Crest Financial Limited has demanded a list of Clearwire’s shareholders and hired a proxy-solicitation firm to help in its fight to block Sprint’s proposed acquisition of Clearwire.
Crest owns 3.9 percent in common stock of Clearwire. Sprint owns more than 50 percent of Clearwire. In order to block the deal, a majority of the minority Clearwire shareholders would need to either vote no or not vote at all, meaning approximately 21.1 percent in addition to Crest.
“Crest is determined to do whatever it can to stop Sprint’s efforts to extract for itself the value of Clearwire’s trove of wireless spectrum and to harm minority shareholders and the public interest,” said Dave Schumacher , Crest’s general counsel.
Crest has hired D. F. King & Co., a proxy solicitation and corporate communications firm that specializes in proxy contests and tender offers.

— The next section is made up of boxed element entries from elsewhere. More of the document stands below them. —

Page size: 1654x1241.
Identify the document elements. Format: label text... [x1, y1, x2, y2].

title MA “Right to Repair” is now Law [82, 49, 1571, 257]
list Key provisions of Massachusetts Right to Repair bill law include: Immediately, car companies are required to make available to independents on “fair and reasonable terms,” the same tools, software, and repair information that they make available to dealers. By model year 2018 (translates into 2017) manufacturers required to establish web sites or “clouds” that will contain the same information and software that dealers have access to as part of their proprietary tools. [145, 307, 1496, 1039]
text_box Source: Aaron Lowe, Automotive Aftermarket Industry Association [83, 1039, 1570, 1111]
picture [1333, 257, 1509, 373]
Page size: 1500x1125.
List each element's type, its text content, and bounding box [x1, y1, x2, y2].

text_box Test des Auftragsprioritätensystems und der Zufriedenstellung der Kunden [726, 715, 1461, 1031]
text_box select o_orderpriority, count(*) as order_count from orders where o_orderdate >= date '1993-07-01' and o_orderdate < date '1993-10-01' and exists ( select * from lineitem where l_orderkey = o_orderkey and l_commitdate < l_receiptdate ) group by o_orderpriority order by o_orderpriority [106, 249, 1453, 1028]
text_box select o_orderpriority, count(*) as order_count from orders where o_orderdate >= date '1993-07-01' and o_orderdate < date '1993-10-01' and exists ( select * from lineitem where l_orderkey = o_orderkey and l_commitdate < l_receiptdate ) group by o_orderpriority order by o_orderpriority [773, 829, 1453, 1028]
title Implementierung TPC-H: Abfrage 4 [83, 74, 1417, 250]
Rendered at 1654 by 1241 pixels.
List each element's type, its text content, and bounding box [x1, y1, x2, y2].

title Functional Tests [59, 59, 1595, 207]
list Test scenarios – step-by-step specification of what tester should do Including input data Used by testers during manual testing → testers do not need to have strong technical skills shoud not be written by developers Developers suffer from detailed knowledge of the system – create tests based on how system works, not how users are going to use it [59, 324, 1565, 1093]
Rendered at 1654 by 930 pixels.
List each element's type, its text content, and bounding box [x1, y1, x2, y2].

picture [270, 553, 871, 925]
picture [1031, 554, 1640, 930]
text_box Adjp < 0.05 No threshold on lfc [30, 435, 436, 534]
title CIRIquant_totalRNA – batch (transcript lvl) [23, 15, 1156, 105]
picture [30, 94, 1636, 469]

Crest argues that Sprint’s current offer of $2.97 per share to buy the rest of Clearwire is an undervaluation of the WiMax provider’s spectrum holdings. A white paper, commissioned by Sprint, has argued that the offer is more than fair considering the limitations of Clearwire’s licenses in the 2.5 GHz band.
Clearwire recently opted to draw $80 million in funding for the month of March while it continues to consider an offer of $3.30 per share from Dish Network.